Остановимся подробнее на роли аффективного фактора в языке в интерпретации Балли.
I. По мнению Балли каждое высказывание, как правило, построено как бы из двух этажей, первым из которых, говоря современным языком, является информация, а вторым – субъективная оценка этой информации говорящим. Он писал, что мы постоянно примешиваем собственное «я» к явлениям действительности, «и последняя не отражается , а преломляется в нас, то есть подвергается искажениям, причина которых кроется в самой природе нашего “я”» [Балли 1961: 22 – 23].
Согласно Балли, в отличие от интеллектуальных суждений, в основе оценочных суждений, с которыми мы имеем дело в речи, «лежит не объективное понятие каузальности, а ориентация на субъктивную цель, это – телеологические суждения» [Bally 1935: 21]. Например, когда мы говорим Il fait chaud либо il pleut , речь идет не только о простой констатации, но и о нашем субъективном отношении к тому, о чем сообщается; мы выражаем удовольствие или неудовольствие, заинтересованность или озабоченность в связи с тем или иным явлением природы. Например, Il fait chaud мыслится при определенных условиях как «мне приятна или неприятна эта жара», «она причиняет мне зло (или добро)», «она благоприятствует или нет моим интересам»; «я смогу обойтись без зимней одежды», «мой урожай будет богатым или, наоборот, погибнет на корню» и пр.
II. Язык может использоваться не только как средство «самовыражения», но и как средство воздействия на собеседника.

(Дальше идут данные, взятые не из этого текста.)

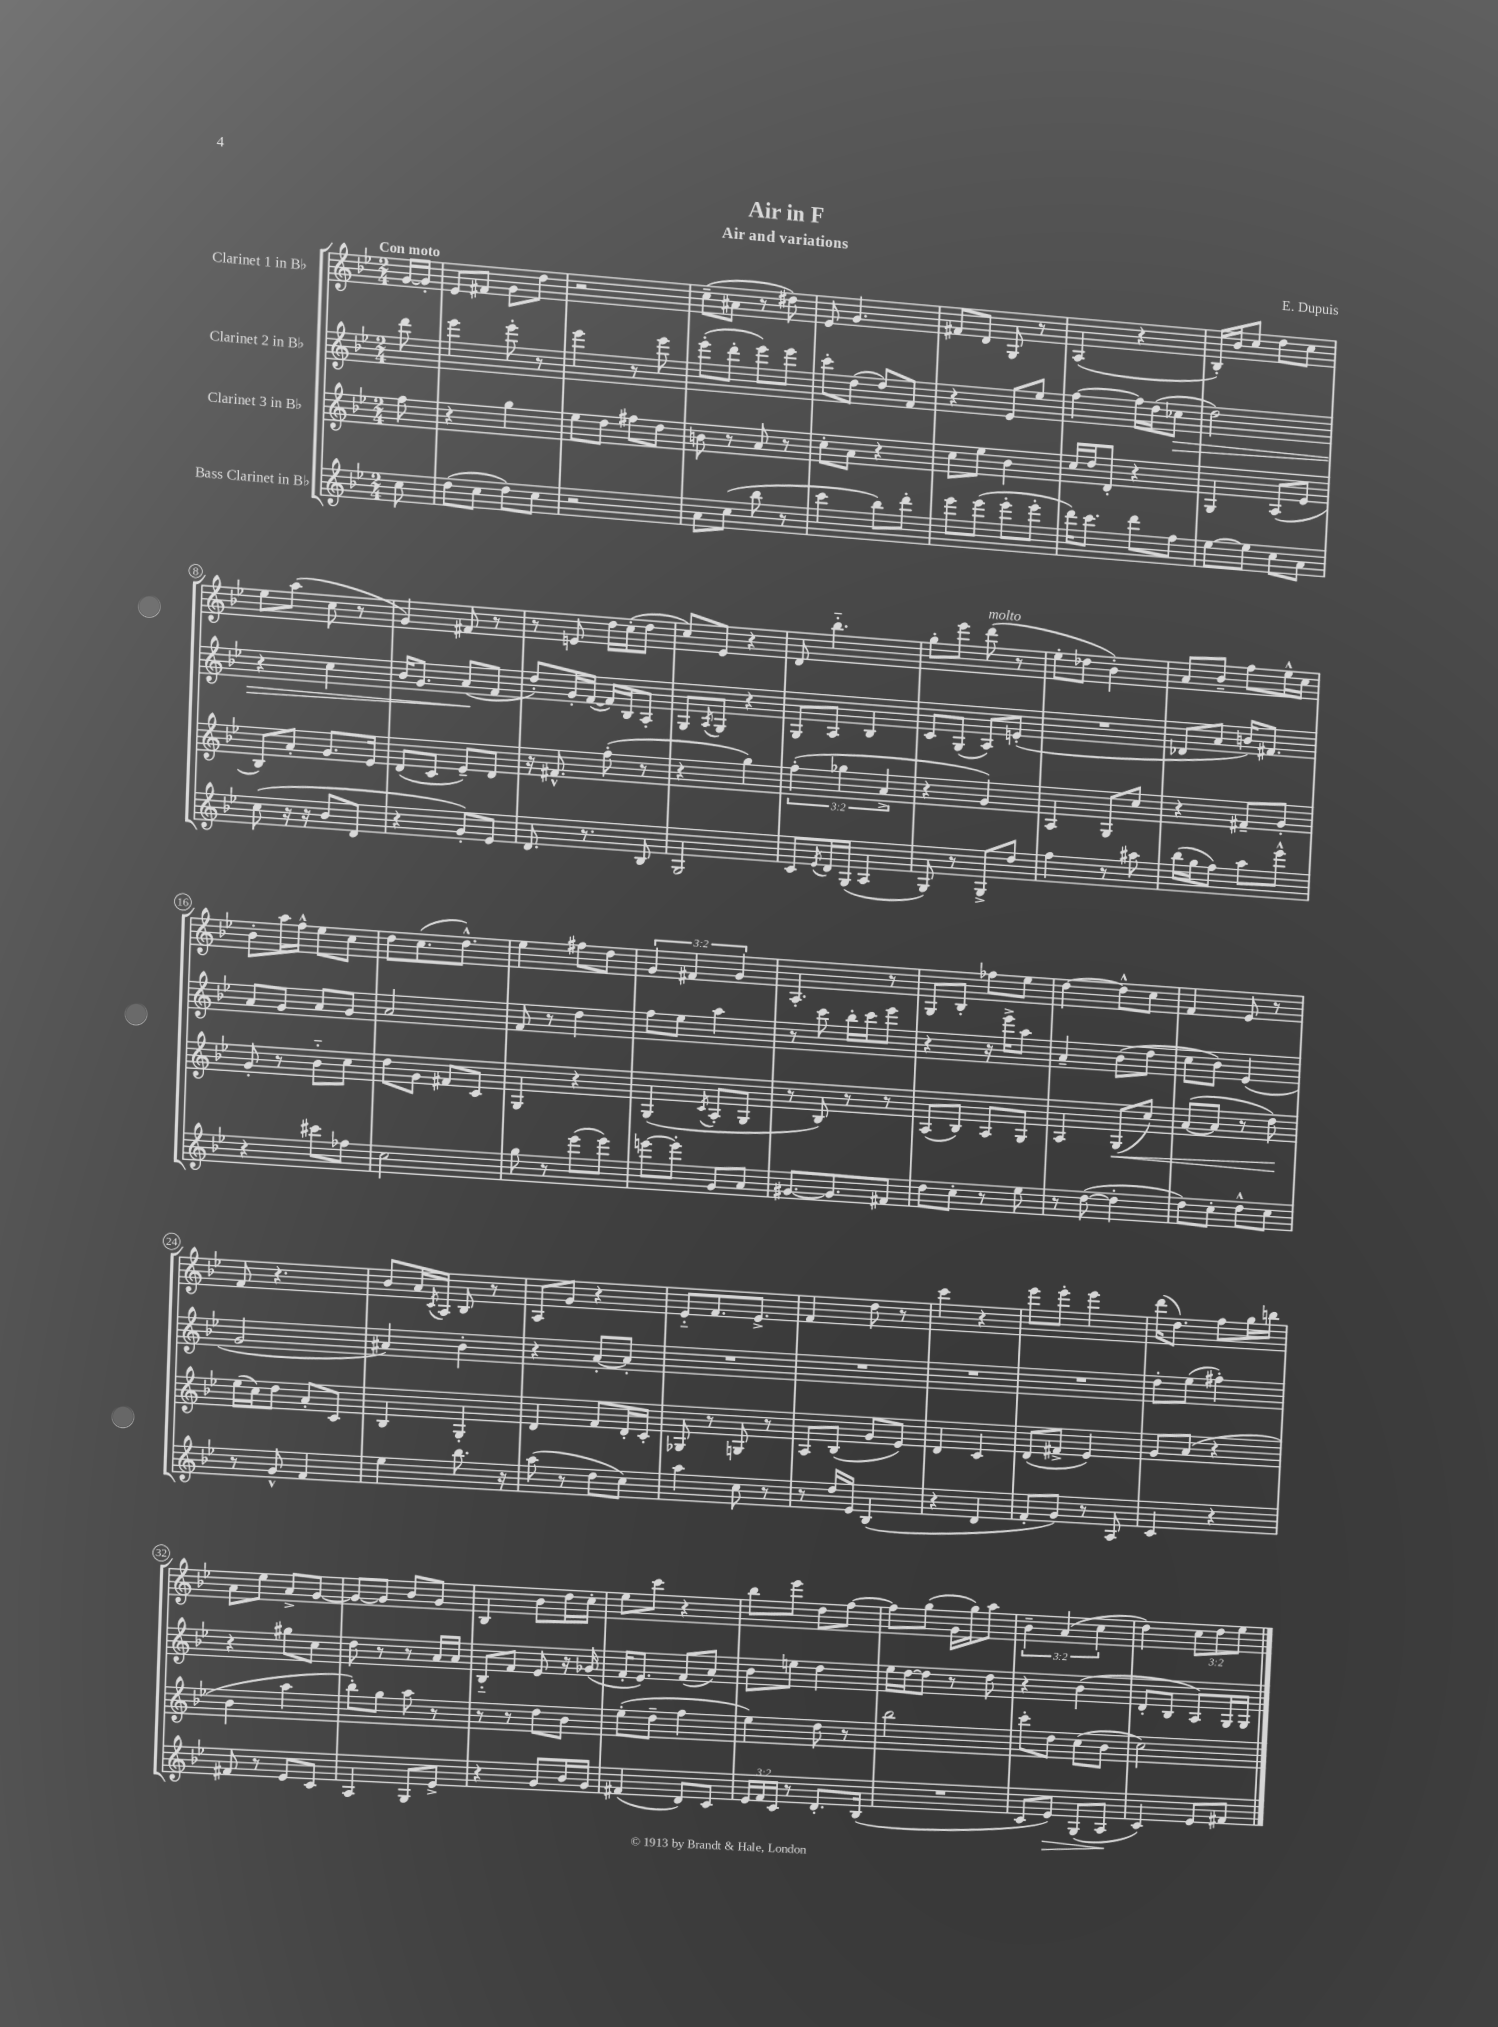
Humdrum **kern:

Самый обычный разговор – обычный для поверхностного наблюдателя – представляет собой не что иное, как желание разговаривающих подействовать друг на друга, заразить своими желаниями, стремлением «внедрить» что-либо [79] . «Язык, – пишет Балли, – предстает перед вами в качестве оружия, которое использует каждый собеседник с целью воздействия на другого, чтобы навязать свой ход мыслей» [Балли 2003: 34]. «Если вы хотите, чтобы кто-нибудь к вам подошел, вы в разных случаях скажете это по-разному; средства выражения будут меняться в зависимости от того, какие отношения связывают вас и человека, к которому вы обращаетесь, и особенно от того, что, по вашему мнению, может последовать в ответ на вашу просьбу: согласие или возражение. Отсюда бесконечное разнообразие формул: Ve n e z ! ‘Приходите!’ – Voulez-vous venir? ‘Вы хотите прийти?’ – Ne voulez-vous pas venir? ‘Не хотите ли прийти?’ – Vous viendrez, n’est-ce pas? ‘Вы придете, не правда ли?’ – Dites-moi que vous viendrez! ‘Ну, скажите, что придете!’ – Si vous veniez? ‘Может быть, вам прийти?’ – Vous devriez venir! ‘Вы должны были бы прийти!’ – Venez ici! ‘Идите сюда!’ – Ici! ‘Сюда!’. Во всех этих, таких разных высказываниях угадывается напряжение говорящего, ощущается борьба с возможными возражениями и чувствуется необходимость оказать воздействие на собеседника» [Там же: 34]. Сколько нюансов вежливости, учета возраста, социального, должностного положения, лицемерия, тонкой игры иронии и прочего может видеть наблюдательный исследователь в обыкновенном житейском разговоре! – восклицает Балли.